What is the role of the `SCAN` command, and how does it differ from `KEYS`?

SCAN iterates keys incrementally, making it suitable for large datasets without blocking Redis. Unlike KEYS, which retrieves all matching keys at once, SCAN avoids performance degradation and memory overhead in production environments.

How does Redis handle memory fragmentation?

Redis relies on memory allocators like jemalloc to manage fragmentation. Periodic memory optimization commands, such as MEMORY PURGE, can reduce fragmentation. However, tuning the allocator and monitoring usage are essential for long-term stability.

What is the `HyperLogLog` data structure in Redis?

HyperLogLog is a probabilistic data structure used to estimate cardinality (unique elements) of a set. It consumes minimal memory (12 KB) regardless of set size but trades exactness for efficiency, making it ideal for analytics applications.

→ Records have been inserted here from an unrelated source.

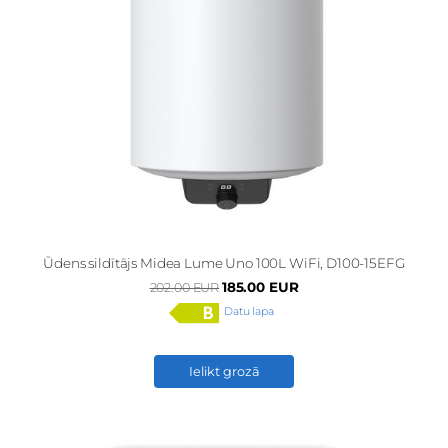
Ūdens sildītājs Midea Lume Uno 100L WiFi, D100-15EFG
185.00 EUR
202.00 EUR
Datu lapa
Ielikt grozā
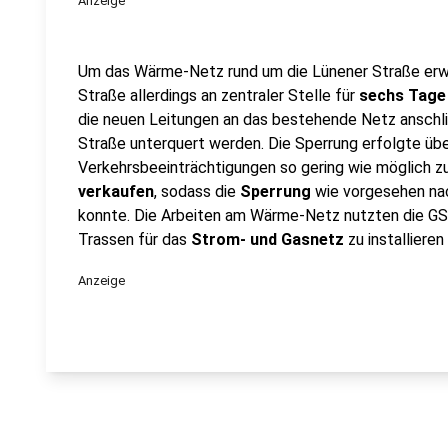
Anzeige
Um das Wärme-Netz rund um die Lünener Straße erwe
Straße allerdings an zentraler Stelle für
sechs Tage 
die neuen Leitungen an das bestehende Netz anschl
Straße unterquert werden. Die Sperrung erfolgte übe
Verkehrsbeeinträchtigungen so gering wie möglich 
verkaufen
, sodass die
Sperrung
wie vorgesehen n
konnte. Die Arbeiten am Wärme-Netz nutzten die GSW
Trassen für das
Strom- und Gasnetz
zu installieren
Anzeige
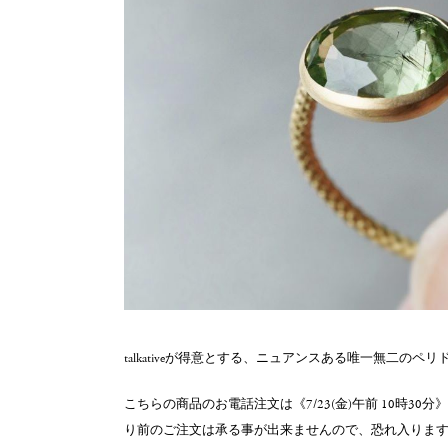
talkativeが得意とする、ニュアンスある唯一無二の
こちらの商品のお電話注文は《7/23(金)午前 10時30
り前のご注文は承る事が出来ませんので、恐れ入りま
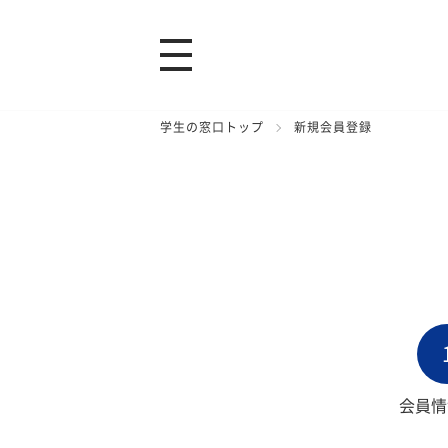
学生の窓口トップ
新規会員登録
会員情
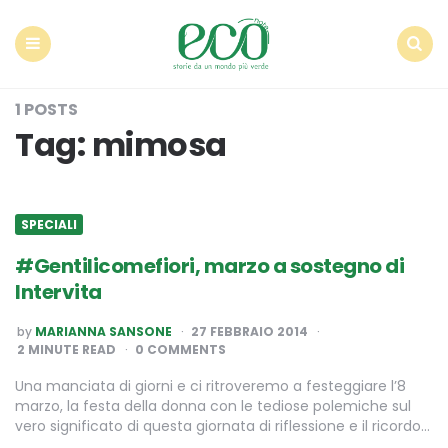
Econote
Menu
Search
1 POSTS
Tag:
mimosa
SPECIALI
#Gentilicomefiori, marzo a sostegno di
Intervita
POSTED
by
MARIANNA SANSONE
27 FEBBRAIO 2014
BY
2
MINUTE READ
0 COMMENTS
Una manciata di giorni e ci ritroveremo a festeggiare l’8
marzo, la festa della donna con le tediose polemiche sul
vero significato di questa giornata di riflessione e il ricordo…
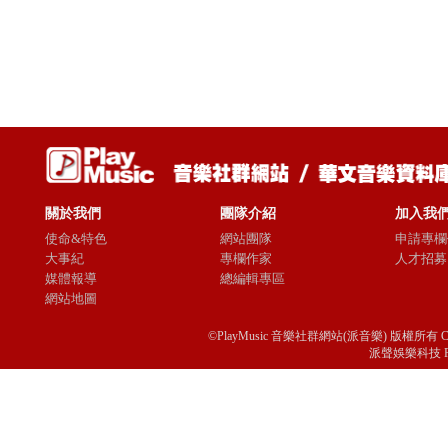
關於我們
團隊介紹
加入我
使命&特色
網站團隊
申請專欄
大事紀
專欄作家
人才招募
媒體報導
總編輯專區
網站地圖
©PlayMusic 音樂社群網站(派音樂) 版權所有 Copyright © 
派聲娛樂科技 Passio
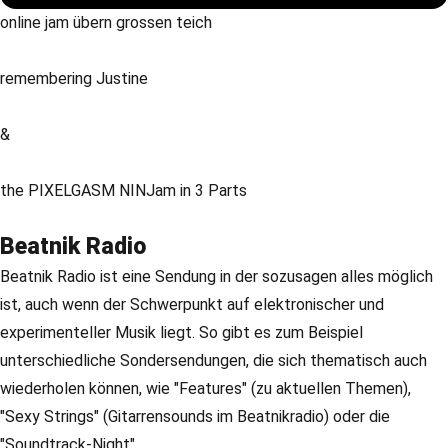
online jam übern grossen teich
remembering Justine
&
the PIXELGASM NINJam in 3 Parts
Beatnik Radio
Beatnik Radio ist eine Sendung in der sozusagen alles möglich
ist, auch wenn der Schwerpunkt auf elektronischer und
experimenteller Musik liegt. So gibt es zum Beispiel
unterschiedliche Sondersendungen, die sich thematisch auch
wiederholen können, wie "Features" (zu aktuellen Themen),
"Sexy Strings" (Gitarrensounds im Beatnikradio) oder die
"Soundtrack-Night".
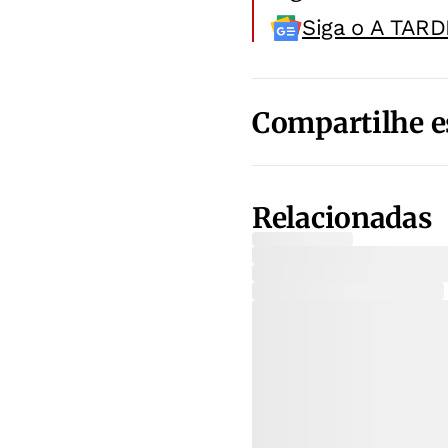
Siga o A TARD
Compartilhe e
Relacionadas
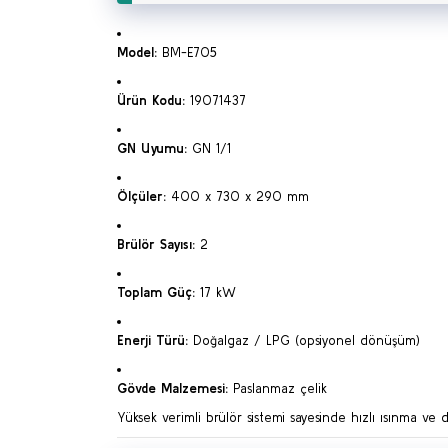
Model:
BM-E705
Ürün Kodu:
19071437
GN Uyumu:
GN 1/1
Ölçüler:
400 x 730 x 290 mm
Brülör Sayısı:
2
Toplam Güç:
17 kW
Enerji Türü:
Doğalgaz / LPG (opsiyonel dönüşüm)
Gövde Malzemesi:
Paslanmaz çelik
Yüksek verimli brülör sistemi sayesinde hızlı ısınma ve 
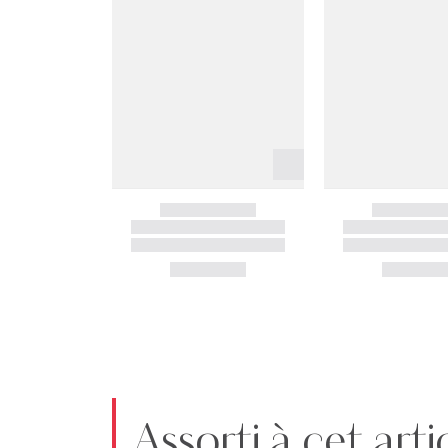
Assorti à cet arti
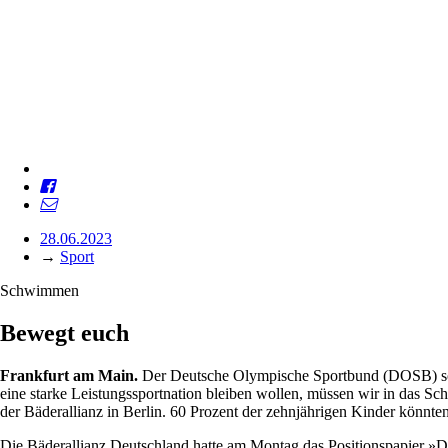
28.06.2023
→
Sport
Schwimmen
Bewegt euch
Frankfurt am Main.
Der Deutsche Olympische Sportbund (DOSB) sorg
eine starke Leistungssportnation bleiben wollen, müssen wir in das 
der Bäderallianz in Berlin. 60 Prozent der zehnjährigen Kinder könnt
Die Bäderallianz Deutschland hatte am Montag das Positionspapier »D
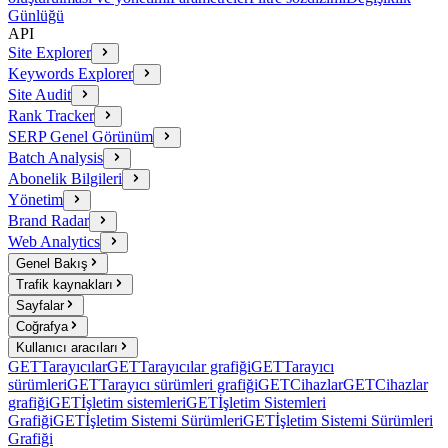
Günlüğü
API
Site Explorer
Keywords Explorer
Site Audit
Rank Tracker
SERP Genel Görünüm
Batch Analysis
Abonelik Bilgileri
Yönetim
Brand Radar
Web Analytics
Genel Bakış
Trafik kaynakları
Sayfalar
Coğrafya
Kullanıcı aracıları
GET
Tarayıcılar
GET
Tarayıcılar grafiği
GET
Tarayıcı
sürümleri
GET
Tarayıcı sürümleri grafiği
GET
Cihazlar
GET
Cihazlar
grafiği
GET
İşletim sistemleri
GET
İşletim Sistemleri
Grafiği
GET
İşletim Sistemi Sürümleri
GET
İşletim Sistemi Sürümleri
Grafiği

Explain how Redis handles write-heavy workloads.

Redis handles write-heavy workloads through in-memory operations, replication, and pipelining. Techniques like sharding data across clusters and using AOF with fsync policies tailored to workload requirements further optimize write performance and durability.

How do you secure a Redis instance?

Redis security involves binding to specific IPs, requiring passwords (AUTH), and configuring firewalls. TLS encryption protects data in transit. Since Redis lacks built-in authentication mechanisms per user, external tools or proxies are used for fine-grained access control.